Published online Nov 6, 2021. doi: 10.12998/wjcc.v9.i31.9607
Peer-review started: April 29, 2021
First decision: July 15, 2021
Revised: July 28, 2021
Accepted: September 10, 2021
Article in press: September 10, 2021
Published online: November 6, 2021
Processing time: 183 Days and 3.6 Hours
T-lymphoblastic lymphoma (T-LBL), a neoplasm of immature T-cell precursors or lymphoblasts, is a clinically aggressive disease. In general, patients with T-LBL have a poor prognosis and often have high-risk clinical features, such as mediastinal masses, central nervous system infiltration, or other indications of high tumor burden; however, extensive thrombi are not common.
A 27-year-old woman presented to the Department of General Surgery with cervical lymph node enlargement accompanied by cough, wheezing, and palpitation for 3 mo. A complete blood count showed a white blood cell count of 1.6 × 109/L, a hemoglobin concentration of 135 g/L, and a platelet count of 175 × 109/L. A biopsy sample of the lymph node mass indicated T-cell lymphoblastic lymphoma, and the bone marrow immunophenotype indicated early T-cell precursor acute lymphoblastic leukemia (ETP-ALL). Abdominal and chest enhanced computed tomography showed thrombi in the superior vena cava, inferior vena cava, right hepatic vein, azygos vein, and right atrium. The ultrasonic cardiogram showed a thrombus in the right atrium of 5.23 cm × 4.21 cm. The patient was first treated with low-dose dexamethasone and low-molecular-weight heparin followed by 2 cycles of chemotherapy. Then, the ultrasonic cardiogram showed that thrombus in the right atrium had disappeared and the patient had achieved complete cytological remission. The maintenance therapy of the patient included chidamide 30 mg/wk, and she survived for 6 mo.
The incidence of venous thromboembolism is high in lymphoma; however, extensive thrombi with heart thrombosis is rare. Chemotherapy is the major method of treatment for lymphoma with thrombosis. We successfully treated a patient with T-LBL complicated by extensive thrombi, including a large right atrial thrombus, with combined chemotherapy containing liposomal doxorubicin, and the patient achieved complete remission. Maintenance therapy with chidamide was also effective.

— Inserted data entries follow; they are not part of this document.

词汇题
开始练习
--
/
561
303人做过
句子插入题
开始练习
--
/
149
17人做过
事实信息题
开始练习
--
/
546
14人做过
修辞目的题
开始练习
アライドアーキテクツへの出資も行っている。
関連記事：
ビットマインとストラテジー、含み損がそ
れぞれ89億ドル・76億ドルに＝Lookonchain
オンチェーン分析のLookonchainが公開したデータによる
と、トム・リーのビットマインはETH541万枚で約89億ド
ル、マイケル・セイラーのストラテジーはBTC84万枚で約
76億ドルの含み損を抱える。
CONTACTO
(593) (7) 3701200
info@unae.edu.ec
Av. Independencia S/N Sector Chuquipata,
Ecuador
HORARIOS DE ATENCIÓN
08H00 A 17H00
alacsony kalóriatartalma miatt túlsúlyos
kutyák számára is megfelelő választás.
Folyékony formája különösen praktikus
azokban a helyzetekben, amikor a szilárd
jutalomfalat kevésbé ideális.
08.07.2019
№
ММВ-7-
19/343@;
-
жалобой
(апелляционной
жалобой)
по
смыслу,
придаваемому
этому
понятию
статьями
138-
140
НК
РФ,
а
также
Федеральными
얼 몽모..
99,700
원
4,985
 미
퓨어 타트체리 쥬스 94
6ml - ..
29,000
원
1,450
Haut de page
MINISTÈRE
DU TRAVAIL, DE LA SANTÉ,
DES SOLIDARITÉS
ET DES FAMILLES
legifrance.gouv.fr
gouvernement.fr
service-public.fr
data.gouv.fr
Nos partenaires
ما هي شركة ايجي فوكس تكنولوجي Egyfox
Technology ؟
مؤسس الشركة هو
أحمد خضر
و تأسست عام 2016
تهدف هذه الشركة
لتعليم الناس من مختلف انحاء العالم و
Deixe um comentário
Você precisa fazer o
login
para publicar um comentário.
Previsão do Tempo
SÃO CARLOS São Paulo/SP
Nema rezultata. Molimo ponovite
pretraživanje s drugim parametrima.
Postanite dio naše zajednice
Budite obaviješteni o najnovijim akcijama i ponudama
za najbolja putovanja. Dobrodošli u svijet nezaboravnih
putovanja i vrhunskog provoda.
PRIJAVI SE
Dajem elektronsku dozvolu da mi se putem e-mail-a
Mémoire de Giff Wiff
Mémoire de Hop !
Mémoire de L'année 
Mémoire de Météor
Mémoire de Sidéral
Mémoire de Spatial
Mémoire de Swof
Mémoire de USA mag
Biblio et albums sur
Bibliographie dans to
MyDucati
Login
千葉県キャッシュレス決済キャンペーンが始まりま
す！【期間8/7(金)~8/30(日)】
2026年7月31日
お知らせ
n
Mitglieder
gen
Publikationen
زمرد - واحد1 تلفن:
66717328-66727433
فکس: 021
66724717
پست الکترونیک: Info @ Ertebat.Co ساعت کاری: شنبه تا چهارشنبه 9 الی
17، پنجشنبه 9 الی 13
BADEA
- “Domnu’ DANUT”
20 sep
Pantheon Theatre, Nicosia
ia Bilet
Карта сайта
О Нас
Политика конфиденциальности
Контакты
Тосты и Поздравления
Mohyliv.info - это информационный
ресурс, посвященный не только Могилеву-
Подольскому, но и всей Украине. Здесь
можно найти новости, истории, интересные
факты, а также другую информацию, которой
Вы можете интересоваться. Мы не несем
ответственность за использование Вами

Core Tip: T-lymphoblastic lymphoma (T-LBL), a neoplasm of immature T-cell precursors or lymphoblasts, is a clinically aggressive disease. We present herein, a rare case of T-cell lymphoblastic lymphoma with extensive thrombi and cardiac thrombosis. This case highlights the ultimate importance of monitoring changes in embolus size and whether the embolus falls off during the treatment to avoid potentially serious multi-organ thrombosis complications. In addition, this case also confirmed that pegylated liposomal doxorubicin and chidamide are safe and effective in the treatment of T-LBL/leukemia.